The fear that had already been quickening in Achaeos took hold of her now. She was in a strange place and she had somehow assumed that all these people would be like Achaeos or Doctor Nicrephos, the only Moths she had ever known. She knew that they disliked her race, so she had been ready for shouting, perhaps, or rough shoving, the way her own people would show hostility. Not this, though. Not this cool distaste lancing through her, as though she were nothing more than the insect itself, a grubby beetle crawling beneath their glare. She wanted to stretch out her hand for Achaeos, as the only comfort she could hope for, but he was beyond her reach, fighting his own monsters.
We were their slaves once , she thought helplessly. Before the revolution we sweated for them, built for them, smithed for them. They had clearly not forgotten. Here, beneath this massed gaze of contempt, she was nothing but a slave again, daughter of a lesser people, fit only for brute work or for their amusement.
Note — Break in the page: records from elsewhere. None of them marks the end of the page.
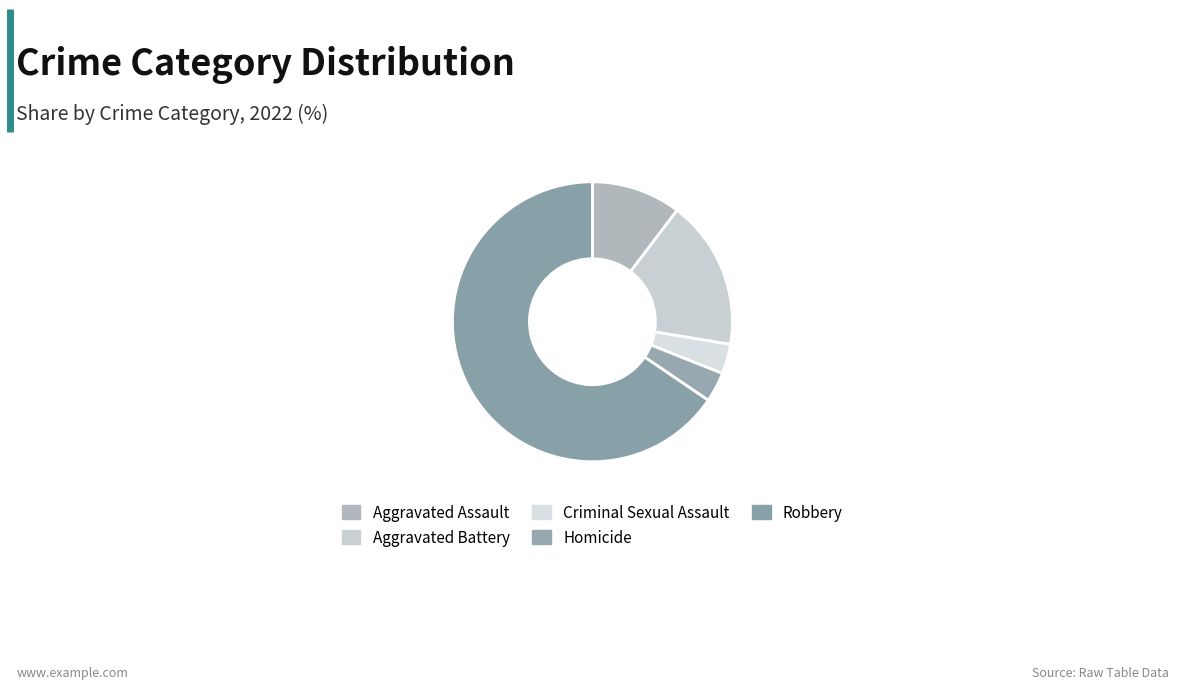

Which slice is the largest?

Robbery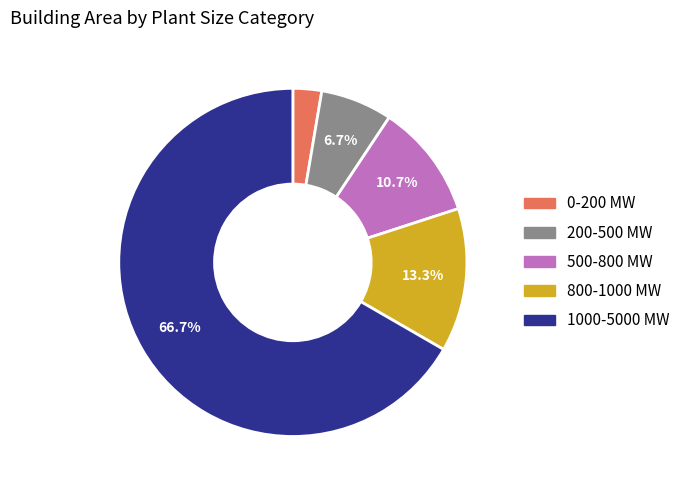

Which has a higher value, 200-500 MW or 1000-5000 MW?

1000-5000 MW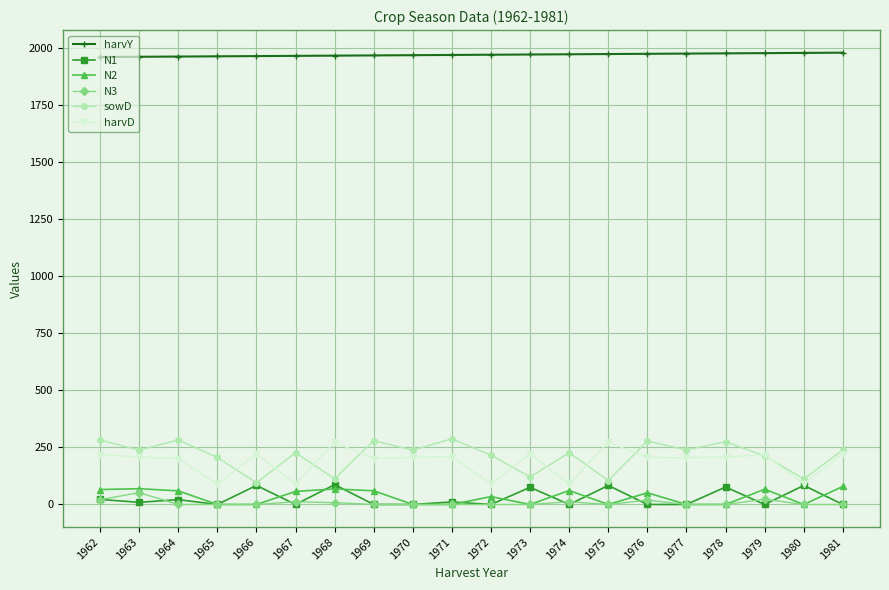

What is the value of the harvY point at the 19th from the left?

1980.0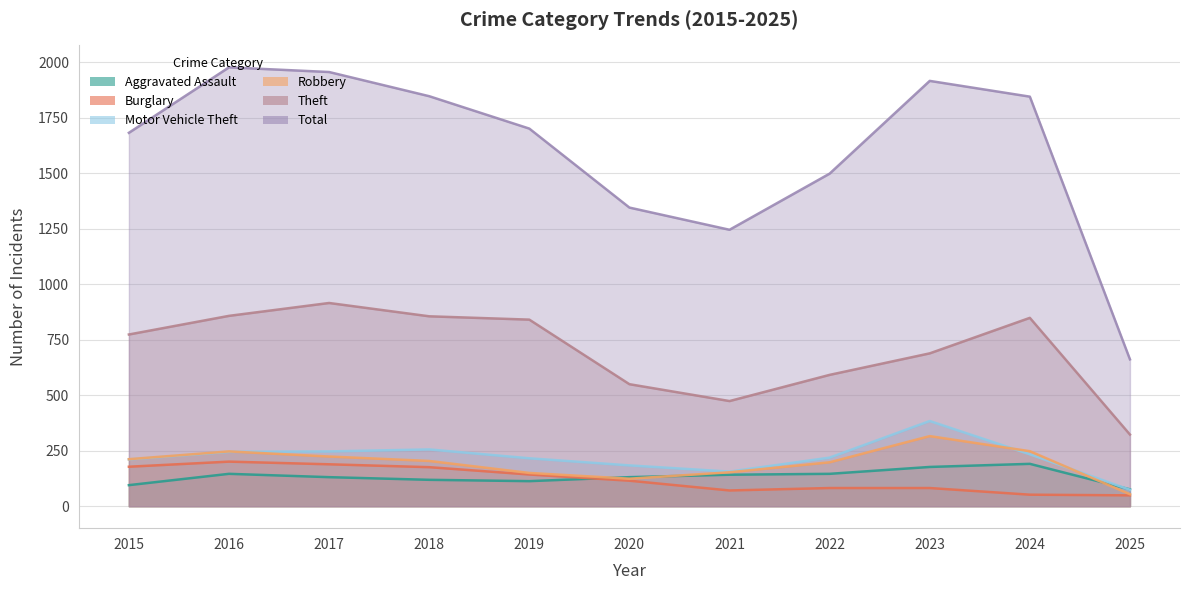

What is the minimum value for Total?

662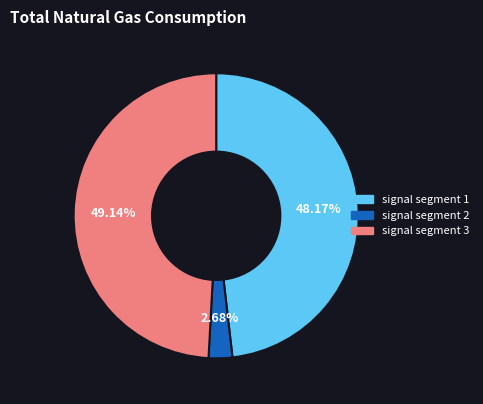

Is there a majority slice in this chart?

No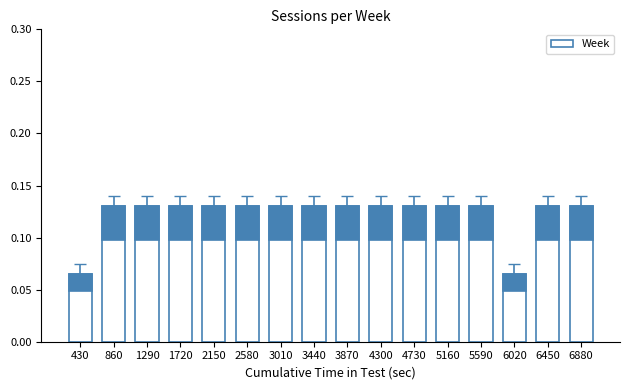

Between 6880 and 1720, which is larger?

6880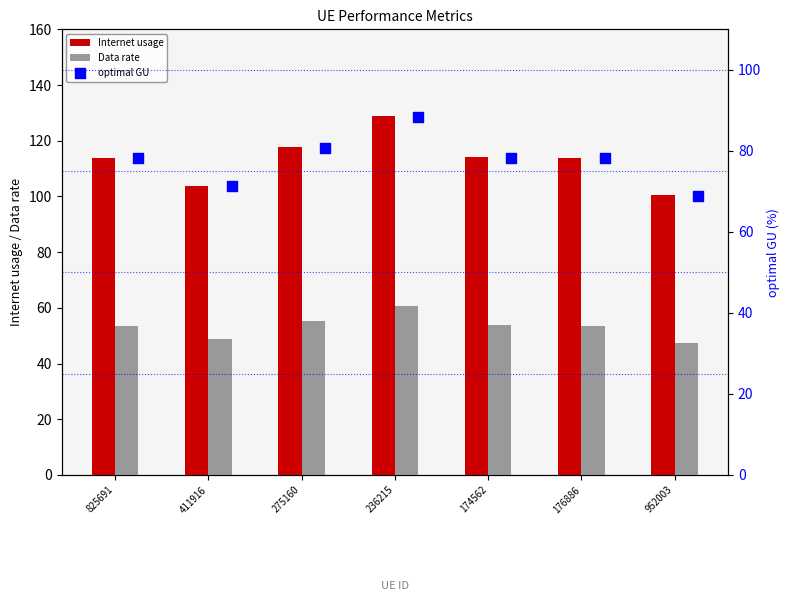

What is the difference between the second highest and second lowest values in the Data rate series?

6.5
It was the force of their attention and their Art, like a physical thing, compressing and limiting her to make her the thing they believed she should be. She looked back and forth across that unforgiving crowd for any relief.
They could have me killed right here and never care.
Then her gaze met a face whose eyes had pupils. There were soldiers there as well, a mere quartet of them to guard this angry host from the intolerable fact of her. They were neither help nor comfort though, for their arrogant looks held her in even less esteem. They were Mantis-kinden, dressed in pale armour of leather and metal. Their forearms were jagged with spines, and each bore the same gauntleted claw that Tisamon wore. If the order came then these would be the executioners. It was for these, then, that the lamps were lit. Mantis eyes were good but they could not manage the deepest of darknesses.